### Consigne A
Répondez à ces questions d'après l'extrait fourni sur La vie clandestine :
(i) Quels membres mènent une vie clandestine ?
(ii) Quel objet l'écrivain achète-t-elle de façon impulsive ?
(iii) Que collectionnait Yves S. ?
### Consigne B
Poursuivez l'extrait fourni consacré au livre La vie clandestine à partir de sa dernière phrase.

### Extrait fourni

____________

La vie clandestine. Ce titre énigmatique en évoque plusieurs. Celle menée par les membres d’Action Directe, et celle du père de l’auteur, le mystérieux Yves S, dont l’existence intrigue. S’agit-il ici de roman ? D’autofiction ? De vies vécues comme un roman ? Dans la quête de Monica Sabolo, réalité et fiction ne cessent de s’interpénétrer.
Une double quête
Dans le prologue, l’écrivain tente de démêler les origines de cette recherche, qui constituent la genèse du livre. L’achat impulsif d’une buse empaillée, et l’appel téléphonique d’une doctorante, faisant une thèse sur une civilisation précolombienne méconnue, la renvoie à son beau-père, Yves S., qui collectionnait des objets pillés dans les tombes. C’est la figure insaisissable de cet homme étrange, aux gestes équivoques, restée pour elle une énigme, qu’elle tente de retrouver. Est-ce pour cette raison qu’elle refuse de lui restituer son nom, alors qu’il lui a donné le sien ? Réduit à son prénom et cette initiale, comme le Joseph K du Procès ou les personnages de Duras, cette figure, mystérieuse et fantomatique erre à la surface du roman. Yves S. pourrait constituer l’incarnation de ces statues précolombiennes, hommes ou dieux à double visage. Un second déclencheur lui fournit le sujet principal du récit.

____________

### Données enregistrées
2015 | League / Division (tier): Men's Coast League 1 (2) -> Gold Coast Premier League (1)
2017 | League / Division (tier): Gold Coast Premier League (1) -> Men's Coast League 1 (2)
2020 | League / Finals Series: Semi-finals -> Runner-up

____________

### Résultat final A
(i) Les membres d'Action Directe.
(ii) Une buse empaillée.
(iii) Des objets pillés dans les tombes.

### Résultat final B
« À mon retour, dans l’obscurité marécageuse de mon appartement, j’ai pris une grande décision : j’allais écrire quelque chose de facile et d’efficace, qui aurait des chances de se vendre et me permettrait de survivre. J’ai pensé qu’une histoire vraie, spectaculaire et la plus éloignée de moi possible, me reposerait. » Un vœu pieux : la recherche de soi et du père alterne avec le sujet que lui a fourni une émission télévisée sur l’assassinat de Georges Besse. Elle le croit facile à traiter, mais elle a beau scruter les photos, lire livres et articles, multiplier les rencontres avec les témoins de l’époque, elle ne parvient pas à cerner la vérité. D’ailleurs, cette dernière est-elle univoque, ou aussi mobile et variable que les acteurs du drame, qui en portent chacun une partie. Et pourquoi telle parole serait plus vraie qu’une autre ? Différentes vérités ne pourraient-elles coexister ?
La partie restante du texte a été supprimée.